Over time, many eyeglass and contact lens wearers get to the point where they no longer wish to be dependent on these items for their vision to be clear. When patient’s reach this turning point, they begin to consider refractive eye surgery better known as LASIK.
LASIK is performed to correct nearsightedness, farsightedness and astigmatism. It is a surgery on the eye performed by a medical eye doctor known as an Ophthalmologist.
Patient’s who meet the criteria for LASIK are generally over the age of eighteen and have had a consistent prescription for over two years. Other determining factors are the patient’s health, the medications they take and also if the patient suffers from any eye problems or conditions, particularly dry eye syndrome.
The first step a patient should take when considering LASIK is to schedule an appointment with their eye doctor.
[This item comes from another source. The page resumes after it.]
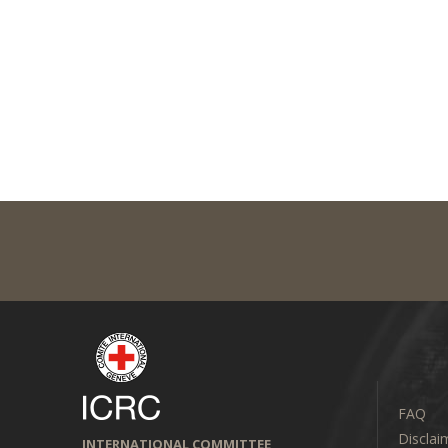
FAQ
Disclai
INTERNATIONAL COMMITTEE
The patient will want to share their desires to undergo LASIK and have a thorough discussion with their eye doctor about the procedure and what it entails.
During the comprehensive eye exam, your eye doctor will do some preliminary tests to determine if you are a good candidate for refractive eye surgery. Part of the preliminary testing includes dilation and taking measurements of your eyes.
If approved for the procedure you can expect some of the preliminary tests performed by your eye doctor to be repeated by your ophthalmologist, so do not be alarmed.
While every eye is different in size, shape and prescription, it is safe to estimate that the procedure itself averages under ten minutes per eye. The majority of your appointment time for the LASIK procedure, which is approximately two hours, is attributed to the preparation prior to and the recovery period post-surgery.
After the procedure, the patient can expect to return to the office for a check-up within the first twenty-four to forty-eight hours. The patient can also expect for their vision to fluctuate for weeks following the procedure. However, between the third and sixth month after LASIK the patient’s vision should stabilize.
In general, most insurances do not cover LASIK. Therefore, patient’s should contact the facility to inquire about the out of pocket cost of the LASIK procedure and the possibility of their insurance covering that cost.